By traveling around the world, do I expect to find an architectural solution that will be valid throughout the world? No, and I believe that is exactly the point. I have never hoped to. There is no architecture that can be universally applied with social, cultural, economic, aesthetic and environmental success. This is where the importance of traditional, or vernacular, architecture provides models of how structures can be built economically, from locally available materials, to respond to climate and site conditions, while having a relatively low environmental impact. Combined with appropriate technologies, quality of life can be improved without vast resource costs. Traditional structures have also been successful because they reflect social and cultural needs and customs of the communities in which they are built. I think that as the world becomes increasingly globalized, many communities in locales that have historically been unique and independent and are losing sight of this. My focus for this fellowship is developing countries because they are closer to such traditions and are not as far invested in one way of thinking and developing as are most developed countries. I hope that along my travels, I will have opportunities not only to learn, but also to educate as I encounter communities that may believe that their future depends on importation of design solutions from the developed world.

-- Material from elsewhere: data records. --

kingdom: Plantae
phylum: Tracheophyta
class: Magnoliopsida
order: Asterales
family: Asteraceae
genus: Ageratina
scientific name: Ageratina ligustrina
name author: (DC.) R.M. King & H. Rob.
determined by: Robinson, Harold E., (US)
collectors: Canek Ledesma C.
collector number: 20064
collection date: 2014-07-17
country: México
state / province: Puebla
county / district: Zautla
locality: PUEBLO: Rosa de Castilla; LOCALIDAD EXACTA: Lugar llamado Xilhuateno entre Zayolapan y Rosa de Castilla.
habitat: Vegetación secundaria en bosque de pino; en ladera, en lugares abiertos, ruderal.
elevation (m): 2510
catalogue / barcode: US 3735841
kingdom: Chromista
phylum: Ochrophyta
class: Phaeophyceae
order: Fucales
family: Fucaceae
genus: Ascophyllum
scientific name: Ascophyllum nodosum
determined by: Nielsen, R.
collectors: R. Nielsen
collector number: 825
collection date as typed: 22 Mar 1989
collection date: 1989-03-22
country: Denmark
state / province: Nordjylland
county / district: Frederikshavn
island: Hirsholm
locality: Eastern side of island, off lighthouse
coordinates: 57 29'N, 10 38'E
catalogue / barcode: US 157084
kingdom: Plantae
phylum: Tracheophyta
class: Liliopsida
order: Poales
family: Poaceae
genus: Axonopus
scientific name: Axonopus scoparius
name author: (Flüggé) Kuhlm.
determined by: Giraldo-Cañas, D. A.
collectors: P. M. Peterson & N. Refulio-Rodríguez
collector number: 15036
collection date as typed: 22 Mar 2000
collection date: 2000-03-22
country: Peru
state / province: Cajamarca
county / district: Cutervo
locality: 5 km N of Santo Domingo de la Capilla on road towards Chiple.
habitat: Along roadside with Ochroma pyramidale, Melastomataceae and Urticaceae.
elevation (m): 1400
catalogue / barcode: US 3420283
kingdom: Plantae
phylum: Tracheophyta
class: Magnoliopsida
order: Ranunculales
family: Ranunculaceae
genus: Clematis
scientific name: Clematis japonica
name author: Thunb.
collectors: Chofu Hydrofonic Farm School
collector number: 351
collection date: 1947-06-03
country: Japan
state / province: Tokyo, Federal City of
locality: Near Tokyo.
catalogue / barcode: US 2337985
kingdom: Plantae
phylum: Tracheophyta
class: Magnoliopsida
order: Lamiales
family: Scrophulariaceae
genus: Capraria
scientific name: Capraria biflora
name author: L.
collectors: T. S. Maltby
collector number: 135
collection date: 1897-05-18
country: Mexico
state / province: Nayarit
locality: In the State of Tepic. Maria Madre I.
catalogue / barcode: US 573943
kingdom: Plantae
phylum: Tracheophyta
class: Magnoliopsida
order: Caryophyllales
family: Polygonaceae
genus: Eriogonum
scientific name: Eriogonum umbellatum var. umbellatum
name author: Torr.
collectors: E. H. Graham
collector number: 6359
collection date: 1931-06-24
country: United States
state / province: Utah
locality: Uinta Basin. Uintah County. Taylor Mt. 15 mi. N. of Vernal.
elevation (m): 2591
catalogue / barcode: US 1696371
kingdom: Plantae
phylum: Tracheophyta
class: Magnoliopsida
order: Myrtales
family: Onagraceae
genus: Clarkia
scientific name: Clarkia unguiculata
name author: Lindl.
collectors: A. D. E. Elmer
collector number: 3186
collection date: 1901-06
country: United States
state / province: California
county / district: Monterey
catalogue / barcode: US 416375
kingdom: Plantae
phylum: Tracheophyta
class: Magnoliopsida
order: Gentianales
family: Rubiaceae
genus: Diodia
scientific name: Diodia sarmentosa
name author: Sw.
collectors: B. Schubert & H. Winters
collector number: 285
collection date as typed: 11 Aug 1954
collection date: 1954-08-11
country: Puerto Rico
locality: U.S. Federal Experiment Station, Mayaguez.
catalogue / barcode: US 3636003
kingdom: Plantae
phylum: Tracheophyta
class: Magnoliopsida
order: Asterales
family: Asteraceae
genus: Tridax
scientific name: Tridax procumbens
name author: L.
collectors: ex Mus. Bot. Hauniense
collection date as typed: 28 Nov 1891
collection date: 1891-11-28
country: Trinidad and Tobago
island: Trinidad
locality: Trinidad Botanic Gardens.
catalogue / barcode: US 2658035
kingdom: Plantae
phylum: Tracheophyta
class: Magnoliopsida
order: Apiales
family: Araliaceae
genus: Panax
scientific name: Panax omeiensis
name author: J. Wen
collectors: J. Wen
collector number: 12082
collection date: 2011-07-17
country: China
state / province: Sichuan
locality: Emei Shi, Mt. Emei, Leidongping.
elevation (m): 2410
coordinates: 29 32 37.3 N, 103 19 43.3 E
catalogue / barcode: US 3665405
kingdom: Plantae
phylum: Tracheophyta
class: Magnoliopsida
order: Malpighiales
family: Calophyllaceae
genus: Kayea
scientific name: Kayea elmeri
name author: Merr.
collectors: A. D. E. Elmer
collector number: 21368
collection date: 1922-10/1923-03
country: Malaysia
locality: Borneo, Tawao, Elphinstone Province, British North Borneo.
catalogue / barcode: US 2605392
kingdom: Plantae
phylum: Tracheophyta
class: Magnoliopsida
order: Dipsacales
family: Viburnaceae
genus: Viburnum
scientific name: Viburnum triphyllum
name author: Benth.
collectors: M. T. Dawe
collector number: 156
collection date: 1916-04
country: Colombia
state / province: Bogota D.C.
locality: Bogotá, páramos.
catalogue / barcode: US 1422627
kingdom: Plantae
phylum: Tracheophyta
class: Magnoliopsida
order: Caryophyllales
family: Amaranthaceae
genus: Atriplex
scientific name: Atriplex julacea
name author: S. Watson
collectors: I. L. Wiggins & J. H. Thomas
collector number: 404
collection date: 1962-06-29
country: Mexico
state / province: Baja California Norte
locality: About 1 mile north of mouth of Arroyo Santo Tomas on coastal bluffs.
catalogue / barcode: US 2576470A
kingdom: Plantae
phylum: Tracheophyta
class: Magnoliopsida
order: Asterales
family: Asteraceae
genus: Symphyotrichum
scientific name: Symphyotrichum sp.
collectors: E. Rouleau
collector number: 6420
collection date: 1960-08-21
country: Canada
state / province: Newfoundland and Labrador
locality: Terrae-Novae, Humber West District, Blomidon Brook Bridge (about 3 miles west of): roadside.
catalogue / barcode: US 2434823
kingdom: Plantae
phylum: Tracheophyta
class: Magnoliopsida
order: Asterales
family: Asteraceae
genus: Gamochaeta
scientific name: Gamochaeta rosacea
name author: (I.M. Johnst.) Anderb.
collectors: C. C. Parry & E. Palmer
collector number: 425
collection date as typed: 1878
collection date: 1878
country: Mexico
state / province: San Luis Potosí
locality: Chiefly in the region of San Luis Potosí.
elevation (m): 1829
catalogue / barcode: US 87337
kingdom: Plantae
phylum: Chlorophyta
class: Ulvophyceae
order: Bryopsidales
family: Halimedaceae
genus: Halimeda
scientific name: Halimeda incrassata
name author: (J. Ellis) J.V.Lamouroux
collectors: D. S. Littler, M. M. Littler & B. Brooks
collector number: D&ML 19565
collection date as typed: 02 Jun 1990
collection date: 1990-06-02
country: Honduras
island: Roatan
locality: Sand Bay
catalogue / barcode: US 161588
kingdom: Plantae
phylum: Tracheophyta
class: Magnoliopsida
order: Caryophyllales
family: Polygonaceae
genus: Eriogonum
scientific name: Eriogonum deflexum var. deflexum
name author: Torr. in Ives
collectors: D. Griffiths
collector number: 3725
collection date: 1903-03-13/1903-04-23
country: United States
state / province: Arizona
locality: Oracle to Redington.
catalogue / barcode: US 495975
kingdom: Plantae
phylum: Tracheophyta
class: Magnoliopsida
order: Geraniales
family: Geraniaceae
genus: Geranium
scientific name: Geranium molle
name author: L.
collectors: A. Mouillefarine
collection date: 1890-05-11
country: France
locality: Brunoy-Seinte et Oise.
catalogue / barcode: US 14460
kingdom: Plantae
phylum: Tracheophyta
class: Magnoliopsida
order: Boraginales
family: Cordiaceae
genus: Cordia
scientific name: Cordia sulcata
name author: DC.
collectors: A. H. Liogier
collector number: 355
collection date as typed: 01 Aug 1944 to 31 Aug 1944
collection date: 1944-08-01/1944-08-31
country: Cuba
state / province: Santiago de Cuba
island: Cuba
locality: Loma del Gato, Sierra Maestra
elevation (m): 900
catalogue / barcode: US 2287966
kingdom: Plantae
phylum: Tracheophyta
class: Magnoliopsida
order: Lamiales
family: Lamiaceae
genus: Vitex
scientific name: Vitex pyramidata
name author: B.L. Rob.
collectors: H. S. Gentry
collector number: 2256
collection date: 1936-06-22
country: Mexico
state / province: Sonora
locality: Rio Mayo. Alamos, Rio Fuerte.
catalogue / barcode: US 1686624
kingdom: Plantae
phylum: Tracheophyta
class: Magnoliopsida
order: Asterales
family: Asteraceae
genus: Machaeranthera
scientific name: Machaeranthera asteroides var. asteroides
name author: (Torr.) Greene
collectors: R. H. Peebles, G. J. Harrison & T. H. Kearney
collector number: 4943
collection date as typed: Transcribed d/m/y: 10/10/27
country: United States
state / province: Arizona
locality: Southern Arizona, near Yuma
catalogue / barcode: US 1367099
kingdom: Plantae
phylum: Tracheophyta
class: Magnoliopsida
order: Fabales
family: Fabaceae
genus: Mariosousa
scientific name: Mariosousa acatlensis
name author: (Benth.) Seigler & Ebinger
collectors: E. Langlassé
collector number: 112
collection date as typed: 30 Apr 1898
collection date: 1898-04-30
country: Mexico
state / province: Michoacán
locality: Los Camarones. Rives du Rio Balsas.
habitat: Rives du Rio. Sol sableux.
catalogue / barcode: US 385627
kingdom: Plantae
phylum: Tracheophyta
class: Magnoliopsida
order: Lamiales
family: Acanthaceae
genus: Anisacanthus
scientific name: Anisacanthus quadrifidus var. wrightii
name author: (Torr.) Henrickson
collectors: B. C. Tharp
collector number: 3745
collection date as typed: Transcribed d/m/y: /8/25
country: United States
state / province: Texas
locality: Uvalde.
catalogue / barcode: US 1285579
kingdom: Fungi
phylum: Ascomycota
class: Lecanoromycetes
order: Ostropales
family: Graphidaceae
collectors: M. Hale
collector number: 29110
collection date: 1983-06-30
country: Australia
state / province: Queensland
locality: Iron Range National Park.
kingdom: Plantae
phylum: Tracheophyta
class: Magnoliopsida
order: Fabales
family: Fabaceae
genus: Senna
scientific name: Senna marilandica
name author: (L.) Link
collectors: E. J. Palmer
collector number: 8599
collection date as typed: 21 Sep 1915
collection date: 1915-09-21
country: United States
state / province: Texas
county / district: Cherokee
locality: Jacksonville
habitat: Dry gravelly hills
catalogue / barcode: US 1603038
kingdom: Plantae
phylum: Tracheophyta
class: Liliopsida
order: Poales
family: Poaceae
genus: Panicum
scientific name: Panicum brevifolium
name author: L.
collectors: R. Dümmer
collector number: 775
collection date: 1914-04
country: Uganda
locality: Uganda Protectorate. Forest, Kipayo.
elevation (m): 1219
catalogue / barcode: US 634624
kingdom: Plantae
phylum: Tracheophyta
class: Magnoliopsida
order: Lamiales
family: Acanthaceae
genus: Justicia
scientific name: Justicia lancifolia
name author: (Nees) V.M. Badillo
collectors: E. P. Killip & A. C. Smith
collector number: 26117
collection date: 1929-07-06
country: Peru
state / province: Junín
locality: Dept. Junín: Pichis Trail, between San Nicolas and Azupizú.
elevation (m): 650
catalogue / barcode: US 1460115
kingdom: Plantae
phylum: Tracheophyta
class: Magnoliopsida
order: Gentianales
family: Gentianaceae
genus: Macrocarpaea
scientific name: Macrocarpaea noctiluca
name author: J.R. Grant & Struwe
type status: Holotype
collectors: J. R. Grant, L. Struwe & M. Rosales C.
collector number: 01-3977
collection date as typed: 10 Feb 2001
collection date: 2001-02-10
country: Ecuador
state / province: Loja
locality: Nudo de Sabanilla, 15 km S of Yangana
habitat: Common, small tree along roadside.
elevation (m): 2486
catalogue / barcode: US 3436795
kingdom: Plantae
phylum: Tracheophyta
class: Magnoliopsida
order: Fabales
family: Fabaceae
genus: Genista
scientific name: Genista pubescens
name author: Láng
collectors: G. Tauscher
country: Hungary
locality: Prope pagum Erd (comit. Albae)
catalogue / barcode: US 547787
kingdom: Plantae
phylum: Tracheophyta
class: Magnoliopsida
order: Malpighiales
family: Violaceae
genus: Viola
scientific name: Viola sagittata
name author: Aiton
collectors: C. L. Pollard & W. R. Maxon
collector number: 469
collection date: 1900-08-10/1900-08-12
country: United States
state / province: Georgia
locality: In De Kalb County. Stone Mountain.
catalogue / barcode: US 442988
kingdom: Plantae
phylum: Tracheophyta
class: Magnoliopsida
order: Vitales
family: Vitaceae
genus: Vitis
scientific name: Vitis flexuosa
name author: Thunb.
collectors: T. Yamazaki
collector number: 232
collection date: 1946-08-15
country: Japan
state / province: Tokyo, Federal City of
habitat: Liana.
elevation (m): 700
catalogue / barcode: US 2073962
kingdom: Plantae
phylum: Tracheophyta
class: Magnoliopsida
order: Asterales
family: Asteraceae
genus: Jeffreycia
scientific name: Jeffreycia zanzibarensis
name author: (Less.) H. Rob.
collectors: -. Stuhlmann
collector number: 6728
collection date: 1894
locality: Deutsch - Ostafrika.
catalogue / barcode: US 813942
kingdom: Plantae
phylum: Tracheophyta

Over lunch with a woman with whom I plan to work in Tanzania a few weeks ago, I began to realize what this Fellowship could actually mean. She described her expectations that in Tanzania, I would most likely not come away with any immediate solutions, but that I would have gained a personal and more thorough understanding of the problems. Maybe I will realize design solutions for Tanzania down the road. Maybe what I will learn will contribute to my ability to find solutions to future problems in completely different contexts. The least that this fellowship experience will do is leave me a more enlightened, sensitive and aware person, and hopefully a more intelligent future designer as a result.